Of course personalisation, like segmentation, is more work, but it makes for better, more successful email marketing. Here’s the crux of both of these areas – not many people are being very effective with these methods yet, even though they are so simple. Bring your company ahead of the rest with just a little bit more work.
Testing
Finally, the most obvious of all. Test your messaging. Which messages get a better open rate and/or click through rate? Which ones have landed you with more sales? Which result in a lower unsubscribe rate? If you don’t know the answers to these questions, you need to start looking, pronto. Every single email marketing campaign you send should bring you closer to achieving a better return.
Split test an email
Assign one subject line to one, and a different subject line to the other. Send the same content in both. Which subject line pulled a better response? Was it: ‘Rob, you could save 20 per cent on your accounting bills’ or was it ‘Rob, you could be wasting thousands of pounds this year’. You can then learn what motivates your recipients. If it’s the second one, then more of your recipients are pain motivated as opposed to the first line, which is pleasure orientated.
Each time you send a campaign, decide on something you will test. The subject line, the email content, the website landing page, the image in the email, anything. Some tests will show a big difference, some will show no difference at all. The point is, you will always learn something you can use in a future campaign.

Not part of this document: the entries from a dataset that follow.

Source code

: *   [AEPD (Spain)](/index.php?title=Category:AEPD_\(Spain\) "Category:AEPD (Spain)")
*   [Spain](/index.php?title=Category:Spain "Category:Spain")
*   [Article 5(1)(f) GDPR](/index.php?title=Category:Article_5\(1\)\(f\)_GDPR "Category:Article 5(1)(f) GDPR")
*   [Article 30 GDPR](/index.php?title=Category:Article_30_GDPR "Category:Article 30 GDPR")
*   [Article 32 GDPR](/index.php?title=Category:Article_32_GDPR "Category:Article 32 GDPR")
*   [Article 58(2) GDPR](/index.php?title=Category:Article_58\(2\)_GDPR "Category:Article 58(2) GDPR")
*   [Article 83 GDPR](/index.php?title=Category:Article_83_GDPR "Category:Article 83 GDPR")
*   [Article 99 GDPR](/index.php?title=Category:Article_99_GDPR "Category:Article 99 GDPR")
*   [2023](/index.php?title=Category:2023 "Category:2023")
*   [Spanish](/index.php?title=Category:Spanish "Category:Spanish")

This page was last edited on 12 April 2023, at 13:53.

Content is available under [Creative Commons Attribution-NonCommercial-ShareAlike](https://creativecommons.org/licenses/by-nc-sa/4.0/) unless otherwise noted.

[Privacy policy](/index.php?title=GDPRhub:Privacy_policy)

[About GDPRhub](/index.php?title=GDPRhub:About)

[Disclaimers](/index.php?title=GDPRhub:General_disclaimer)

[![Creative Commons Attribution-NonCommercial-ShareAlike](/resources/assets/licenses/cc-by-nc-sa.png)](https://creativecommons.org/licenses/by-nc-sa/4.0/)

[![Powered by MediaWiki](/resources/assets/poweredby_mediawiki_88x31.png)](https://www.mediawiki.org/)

Use that knowledge to write better messages.
Conclusion
In the end, successful email marketing is the art of recognising that good marketing of any kind comes down to well targeted, engaging messages. The only way to target properly is to segment. A great way to engage is to personalise, and the only way you know whether you can get more targeted and more engaging is by testing.
Stop thinking of email as the silver bullet and start thinking of it as what it is: a cheap delivery mechanism. The content is the key to any delivery mechanism producing response.